Robert Vincent Roosa (June 21, 1918 – December 23, 1993) was an American economist and banker. He served as Treasury Undersecretary for Monetary Affairs during the Kennedy administration. He believed the U.S. dollar should be the world's leading currency and reference point because the United States was the leading political and economic power.
Born in Marquette, Michigan, he studied at the University of Michigan, receiving his A.B. in 1939. He received a Rhodes Scholarship but due to the outbreak of war in Europe did not attend Oxford. Instead, he remained at Michigan, taking M.A. and Ph.D. degrees in 1940 and 1942 respectively. Between 1939 and 1943, he taught economics at Michigan, Harvard, and at the Massachusetts Institute of Technology. During World War II he served in London as assistant to Charles P. Kindleberger in the Enemy Objectives Unit, identifying potentially valuable enemy targets.

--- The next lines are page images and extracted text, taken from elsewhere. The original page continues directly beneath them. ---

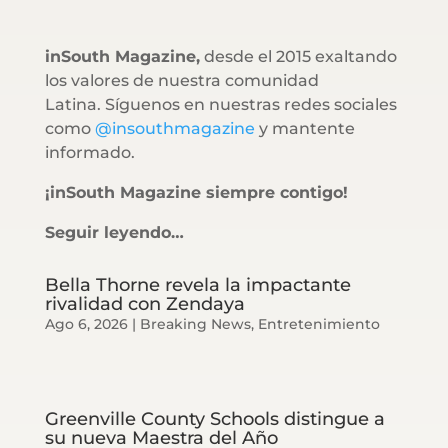
inSouth Magazine,
desde el 2015 exaltando
los valores de nuestra comunidad
Latina. Síguenos en nuestras redes sociales
como
@insouthmagazine
y mantente
informado.
¡inSouth Magazine siempre contigo!
Seguir leyendo…
Bella Thorne revela la impactante
rivalidad con Zendaya
Ago 6, 2026
|
Breaking News
,
Entretenimiento
Greenville County Schools distingue a
su nueva Maestra del Año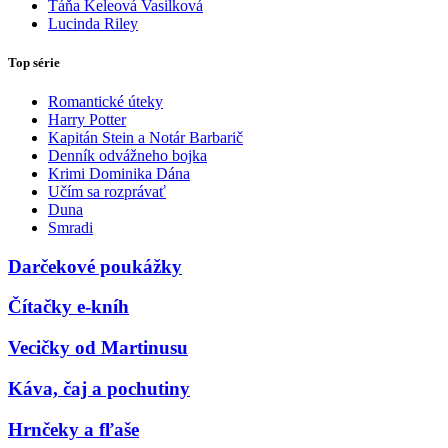
Táňa Keleová Vasilková
Lucinda Riley
Top série
Romantické úteky
Harry Potter
Kapitán Stein a Notár Barbarič
Denník odvážneho bojka
Krimi Dominika Dána
Učím sa rozprávať
Duna
Smradi
Darčekové poukážky
Čítačky e-kníh
Vecičky od Martinusu
Káva, čaj a pochutiny
Hrnčeky a fľaše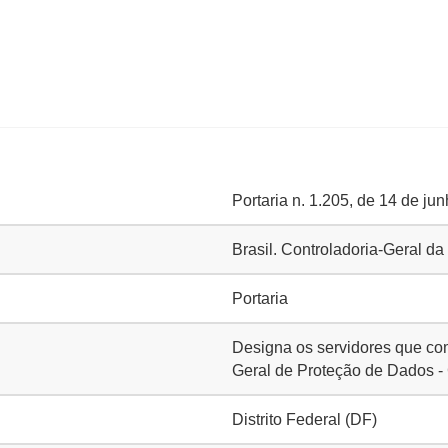
Portaria n. 1.205, de 14 de ju
Brasil. Controladoria-Geral d
Portaria
Designa os servidores que co
Geral de Proteção de Dados -
Distrito Federal (DF)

From 1946 he worked at the Federal Reserve Bank of New York, ultimately reaching the position of vice president in the bank's research department. He then joined the Treasury, under John F. Kennedy, as Undersecretary for Monetary Affairs, where he helped to address the balance of payments problem facing America at that time. One of his solutions was the creation of bonds that would attract and allow foreign holders of dollars to turn them into long-term assets as an alternative to buying U.S. gold. Known as Roosa bonds, they were bought with dollars, but denominated and repaid in Swiss francs. Roosa believed that the international monetary system should be based on a reference and that the reference should be the U.S. dollar. He continued under the administration of Lyndon B. Johnson until 1964.